Arch Rao, Founder and CEO at Span
How to Evaluate Whether Hosting an XFRA Node Makes Sense for Your Home
- Financial Trade-off: You receive approximately $150 monthly in utility bill coverage, which works out to $1,800 annually. Assess whether this payment justifies hosting enterprise-grade GPU hardware on your property and the potential data access implications
- Noise and Disruption: While Span claims XFRA units are fanless and run quietly, verify this during the 100-home trial launching later in 2026. Existing data centers have triggered class-action lawsuits over noise levels reaching 84 decibels, affecting over 1,300 homes within a one-mile radius in some cases
- Data Privacy Concerns: Since Span manages both your electrical connection and internet service, your internet traffic routes through Span's network. This raises legitimate questions about whether Span could observe your browsing patterns. The company has not yet published detailed data-handling policies for this arrangement
- Physical Security: Data centers require significant physical security due to the hardware's value. Some users have flagged potential theft and security risks with distributed residential units, though Span has not yet addressed these concerns publicly
Span launched in 2018 with a track record in home energy management. For the XFRA rollout, the company has partnered with NVIDIA, which supplies the GPU hardware, and PulteGroup, one of the largest homebuilders in the US, which will test the system in new residential communities. Prototype deployments are already live in Northern California, with a broader 100-home trial rolling out later in 2026.

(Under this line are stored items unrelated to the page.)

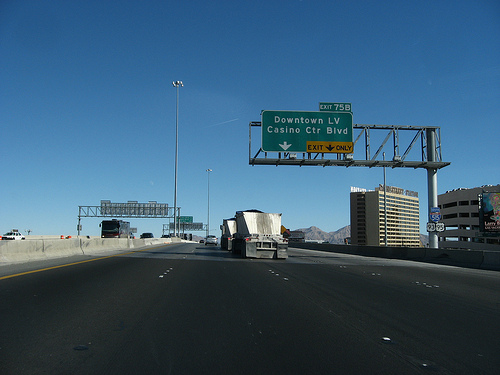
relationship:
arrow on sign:
[275, 135, 292, 151] [260, 97, 355, 152]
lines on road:
[146, 249, 220, 294] [2, 240, 498, 372]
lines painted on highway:
[153, 261, 175, 285] [1, 239, 496, 374]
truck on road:
[232, 210, 289, 257] [2, 240, 498, 372]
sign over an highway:
[262, 102, 352, 154] [1, 239, 496, 374]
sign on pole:
[262, 108, 352, 154] [425, 124, 442, 256]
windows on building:
[437, 199, 479, 214] [428, 182, 497, 249]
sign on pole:
[429, 204, 444, 222] [424, 124, 447, 252]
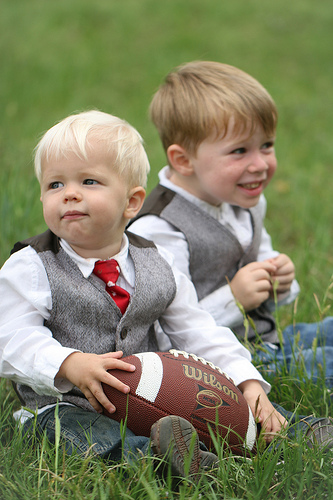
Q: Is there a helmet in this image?
A: No, there are no helmets.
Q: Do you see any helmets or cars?
A: No, there are no helmets or cars.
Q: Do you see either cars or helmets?
A: No, there are no helmets or cars.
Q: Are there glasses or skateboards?
A: No, there are no glasses or skateboards.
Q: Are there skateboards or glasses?
A: No, there are no glasses or skateboards.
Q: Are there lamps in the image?
A: No, there are no lamps.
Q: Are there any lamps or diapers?
A: No, there are no lamps or diapers.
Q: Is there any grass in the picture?
A: Yes, there is grass.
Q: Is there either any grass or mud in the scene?
A: Yes, there is grass.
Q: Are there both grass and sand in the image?
A: No, there is grass but no sand.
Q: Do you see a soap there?
A: No, there are no soaps.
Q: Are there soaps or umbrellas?
A: No, there are no soaps or umbrellas.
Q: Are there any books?
A: No, there are no books.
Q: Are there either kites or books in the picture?
A: No, there are no books or kites.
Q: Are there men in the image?
A: No, there are no men.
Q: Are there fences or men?
A: No, there are no men or fences.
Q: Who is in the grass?
A: The boy is in the grass.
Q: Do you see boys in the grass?
A: Yes, there is a boy in the grass.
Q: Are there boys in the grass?
A: Yes, there is a boy in the grass.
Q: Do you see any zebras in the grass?
A: No, there is a boy in the grass.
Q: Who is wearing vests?
A: The boy is wearing vests.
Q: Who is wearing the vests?
A: The boy is wearing vests.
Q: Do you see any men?
A: No, there are no men.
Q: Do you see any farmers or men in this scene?
A: No, there are no men or farmers.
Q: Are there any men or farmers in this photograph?
A: No, there are no men or farmers.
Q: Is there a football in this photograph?
A: Yes, there is a football.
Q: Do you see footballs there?
A: Yes, there is a football.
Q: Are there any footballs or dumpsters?
A: Yes, there is a football.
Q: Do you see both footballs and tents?
A: No, there is a football but no tents.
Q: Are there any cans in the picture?
A: No, there are no cans.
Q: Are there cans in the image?
A: No, there are no cans.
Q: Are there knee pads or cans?
A: No, there are no cans or knee pads.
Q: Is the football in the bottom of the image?
A: Yes, the football is in the bottom of the image.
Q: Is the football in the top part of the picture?
A: No, the football is in the bottom of the image.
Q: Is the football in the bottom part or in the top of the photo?
A: The football is in the bottom of the image.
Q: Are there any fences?
A: No, there are no fences.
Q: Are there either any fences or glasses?
A: No, there are no fences or glasses.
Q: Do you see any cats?
A: No, there are no cats.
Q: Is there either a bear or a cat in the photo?
A: No, there are no cats or bears.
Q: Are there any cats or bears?
A: No, there are no cats or bears.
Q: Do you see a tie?
A: Yes, there is a tie.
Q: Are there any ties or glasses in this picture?
A: Yes, there is a tie.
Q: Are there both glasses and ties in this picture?
A: No, there is a tie but no glasses.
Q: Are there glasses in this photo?
A: No, there are no glasses.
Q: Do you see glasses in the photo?
A: No, there are no glasses.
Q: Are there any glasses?
A: No, there are no glasses.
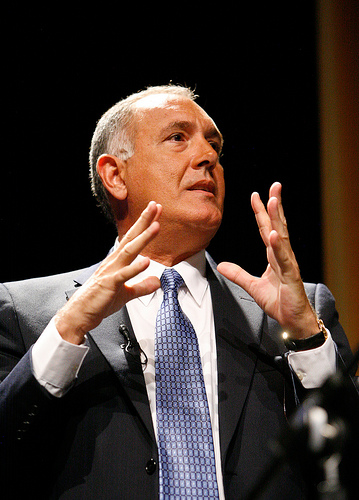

Span's chief revenue officer, Ryan Harris, stated that the company targets one to two megawatts of compute by year-end, scaling to over 1 gigawatt annually from 2027. This aggressive timeline reflects the urgency AI companies feel about securing additional computing capacity.
What Are the Real-World Obstacles to Scaling This Model?
The biggest challenge isn't technical; it's social. Communities near existing data centers have already begun fighting back. In Dowagiac, Michigan, residents near the Hyperscale data center filed a class-action lawsuit in federal court, reporting noise readings as high as 84 decibels affecting more than 1,300 homes within a one-mile radius. One resident described the sound as "like having a vacuum cleaner running all the time." In New Jersey, two neighbors sued DataOne USA over an industrial hum that never stops. Virginia residents near Google's "Mango Farm" complex describe the sound as "an internal organ vibration" that triggers anxiety attacks.
The Environmental and Energy Study Institute points out that most local noise ordinances cover noisy parties, not 24/7 industrial facilities running indefinitely. Span's fanless design directly addresses noise concerns, but skeptics note the 100-home trial is small. Scaling to thousands of units across diverse neighborhoods will surface new challenges that prototype testing may not reveal.
Whether homeowners and their communities embrace this model depends on whether the financial incentive outweighs concerns about data privacy, physical security, and long-term neighborhood impacts. The next few months of testing will provide crucial data on whether distributed residential compute can become a mainstream solution to AI's infrastructure crisis.